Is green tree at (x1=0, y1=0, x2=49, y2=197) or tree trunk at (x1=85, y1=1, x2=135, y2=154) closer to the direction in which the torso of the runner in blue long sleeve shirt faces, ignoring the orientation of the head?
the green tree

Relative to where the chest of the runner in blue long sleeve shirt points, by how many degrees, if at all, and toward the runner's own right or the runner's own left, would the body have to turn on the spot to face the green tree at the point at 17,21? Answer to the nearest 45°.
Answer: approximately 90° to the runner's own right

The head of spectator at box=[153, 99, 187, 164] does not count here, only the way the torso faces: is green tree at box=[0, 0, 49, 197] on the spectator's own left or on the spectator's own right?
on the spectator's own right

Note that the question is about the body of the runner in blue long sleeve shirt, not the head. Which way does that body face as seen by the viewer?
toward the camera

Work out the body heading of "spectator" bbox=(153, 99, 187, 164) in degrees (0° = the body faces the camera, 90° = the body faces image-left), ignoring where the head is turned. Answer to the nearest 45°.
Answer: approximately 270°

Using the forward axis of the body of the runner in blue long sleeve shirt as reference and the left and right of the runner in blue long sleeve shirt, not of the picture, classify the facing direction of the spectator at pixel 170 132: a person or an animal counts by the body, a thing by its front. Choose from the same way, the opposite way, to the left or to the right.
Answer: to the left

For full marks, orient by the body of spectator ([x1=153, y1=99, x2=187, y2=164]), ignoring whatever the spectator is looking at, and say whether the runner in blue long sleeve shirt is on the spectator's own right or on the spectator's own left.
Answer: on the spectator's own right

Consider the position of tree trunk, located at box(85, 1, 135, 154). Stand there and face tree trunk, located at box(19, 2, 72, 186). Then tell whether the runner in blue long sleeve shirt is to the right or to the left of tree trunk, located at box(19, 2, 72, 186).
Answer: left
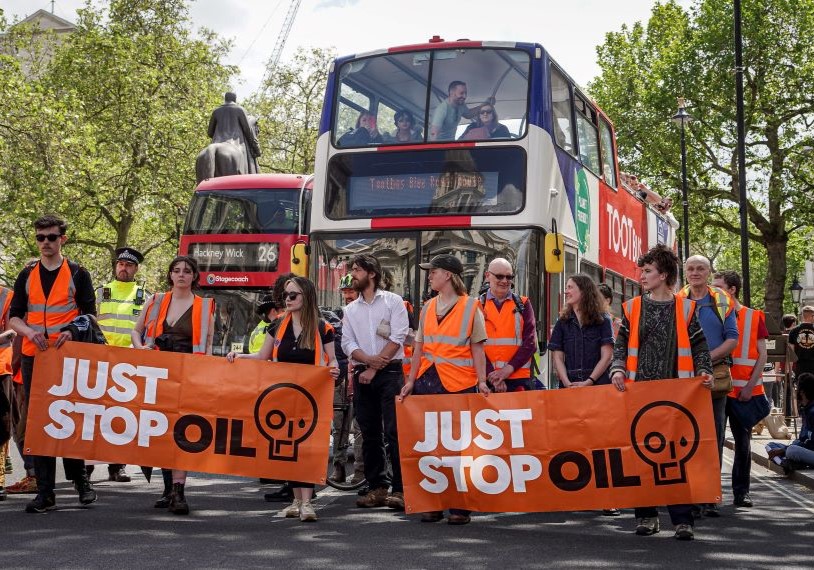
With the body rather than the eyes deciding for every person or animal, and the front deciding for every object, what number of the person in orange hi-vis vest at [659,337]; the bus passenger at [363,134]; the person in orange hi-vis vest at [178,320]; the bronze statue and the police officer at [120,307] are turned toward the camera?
4

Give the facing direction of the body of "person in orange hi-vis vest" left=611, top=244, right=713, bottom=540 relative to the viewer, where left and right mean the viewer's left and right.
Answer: facing the viewer

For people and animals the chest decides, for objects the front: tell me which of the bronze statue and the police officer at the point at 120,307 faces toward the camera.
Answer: the police officer

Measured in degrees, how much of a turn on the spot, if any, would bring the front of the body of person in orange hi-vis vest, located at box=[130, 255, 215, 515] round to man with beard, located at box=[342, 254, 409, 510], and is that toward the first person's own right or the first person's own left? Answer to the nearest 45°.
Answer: approximately 90° to the first person's own left

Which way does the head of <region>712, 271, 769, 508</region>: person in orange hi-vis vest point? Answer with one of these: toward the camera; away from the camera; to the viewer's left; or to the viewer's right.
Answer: to the viewer's left

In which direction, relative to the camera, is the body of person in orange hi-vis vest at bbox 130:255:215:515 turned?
toward the camera
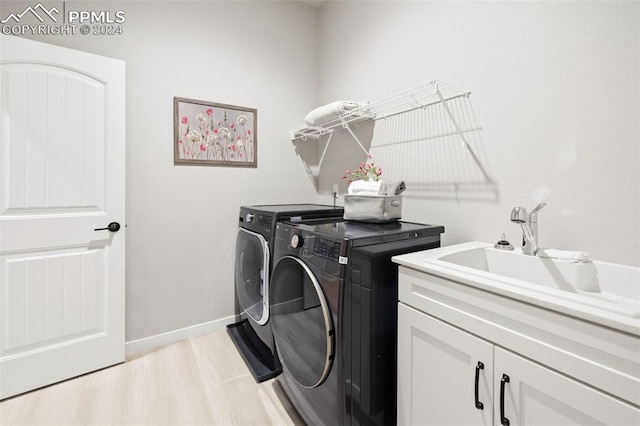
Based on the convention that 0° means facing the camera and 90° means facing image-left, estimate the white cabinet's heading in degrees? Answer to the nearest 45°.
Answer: approximately 45°

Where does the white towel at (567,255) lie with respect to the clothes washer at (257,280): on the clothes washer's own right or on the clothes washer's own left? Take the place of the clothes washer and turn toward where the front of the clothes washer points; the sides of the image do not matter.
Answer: on the clothes washer's own left

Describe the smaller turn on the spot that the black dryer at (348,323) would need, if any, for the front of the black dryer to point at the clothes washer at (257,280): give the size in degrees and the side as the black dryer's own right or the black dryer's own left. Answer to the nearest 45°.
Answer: approximately 90° to the black dryer's own right

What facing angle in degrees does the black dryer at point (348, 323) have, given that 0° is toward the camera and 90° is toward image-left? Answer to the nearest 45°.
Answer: approximately 45°

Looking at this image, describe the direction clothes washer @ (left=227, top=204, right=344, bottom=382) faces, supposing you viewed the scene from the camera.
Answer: facing the viewer and to the left of the viewer

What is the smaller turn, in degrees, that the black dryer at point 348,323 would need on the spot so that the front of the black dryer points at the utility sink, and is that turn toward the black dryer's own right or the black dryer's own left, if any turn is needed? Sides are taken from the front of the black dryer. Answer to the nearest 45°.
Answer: approximately 135° to the black dryer's own left

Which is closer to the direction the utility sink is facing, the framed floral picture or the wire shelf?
the framed floral picture
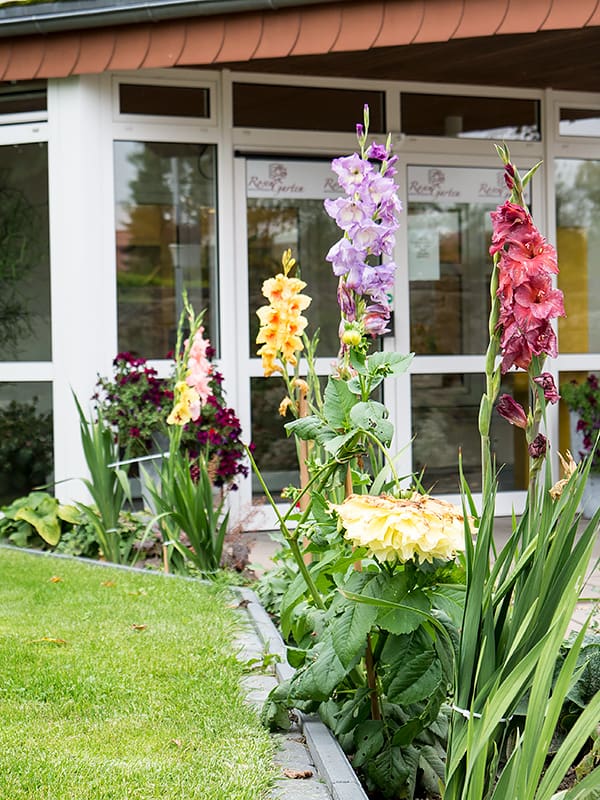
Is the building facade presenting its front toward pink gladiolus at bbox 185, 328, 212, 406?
yes

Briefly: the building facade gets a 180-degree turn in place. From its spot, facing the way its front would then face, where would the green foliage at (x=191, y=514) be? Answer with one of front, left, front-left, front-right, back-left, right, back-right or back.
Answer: back

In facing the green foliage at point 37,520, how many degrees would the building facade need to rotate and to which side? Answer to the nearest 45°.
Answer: approximately 45° to its right

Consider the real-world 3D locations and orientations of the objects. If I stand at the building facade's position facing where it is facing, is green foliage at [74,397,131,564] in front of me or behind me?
in front

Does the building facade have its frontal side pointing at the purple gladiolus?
yes

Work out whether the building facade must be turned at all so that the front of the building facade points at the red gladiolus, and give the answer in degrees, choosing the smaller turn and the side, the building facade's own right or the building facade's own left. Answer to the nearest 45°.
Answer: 0° — it already faces it

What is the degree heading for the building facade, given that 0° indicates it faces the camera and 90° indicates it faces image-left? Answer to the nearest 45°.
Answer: approximately 0°

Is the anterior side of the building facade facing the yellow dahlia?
yes

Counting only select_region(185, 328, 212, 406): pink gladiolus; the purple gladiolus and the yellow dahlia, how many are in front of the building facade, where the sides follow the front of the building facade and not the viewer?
3
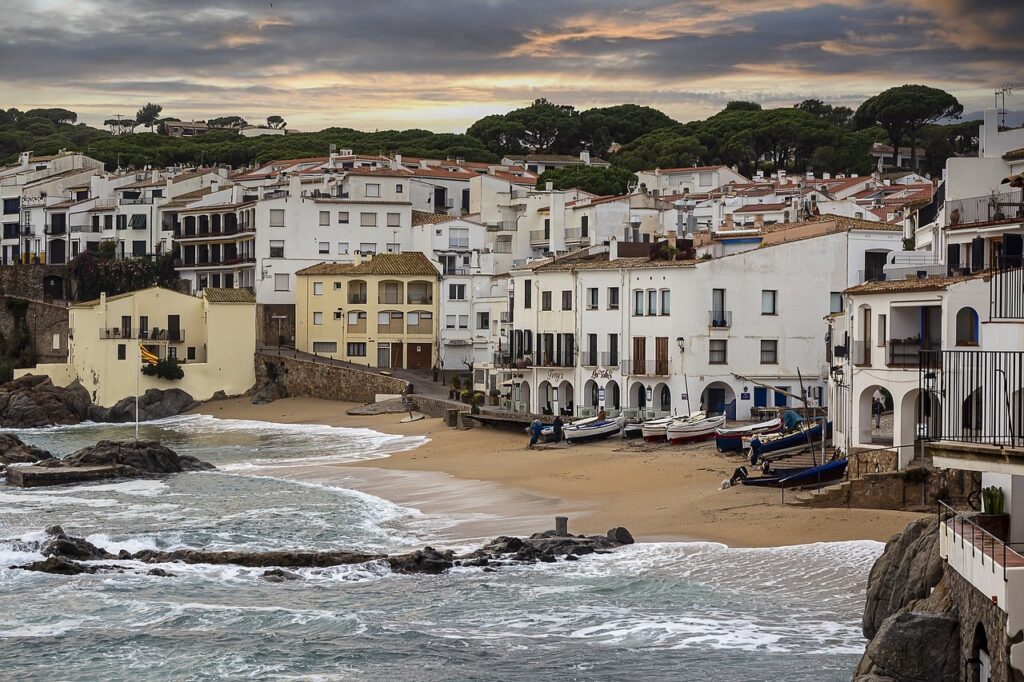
▬▬▬▬▬▬▬▬▬▬
Format the lines from the one with "Does the building" through the end of the lines as a two-column CSV with the headers line_text and answer. Put each line and its answer in a single quoted field per column, with line breaks replaced by spaces, and leave out the pictures.

=== Answer space ===
line_text,answer
"Does the building facade have its frontal side pointing at the purple gladiolus?","yes"
"Work out whether the building facade must be turned at all so that the front of the building facade points at the red gladiolus, and give the answer in degrees, choosing the smaller turn and the side, the building facade's own right or the building facade's own left. Answer to the nearest 45°. Answer:","0° — it already faces it"
"What is the degree heading for the building facade, given that 0° indicates it faces the camera and 90° indicates it faces image-left? Answer to the nearest 45°. Answer:","approximately 0°"
"Is the anterior side of the building facade facing the yellow dahlia?","yes"
"Counting only select_region(185, 328, 212, 406): pink gladiolus; the purple gladiolus and the yellow dahlia, how many are in front of the building facade, where the sides follow the front of the building facade and not the viewer?","3"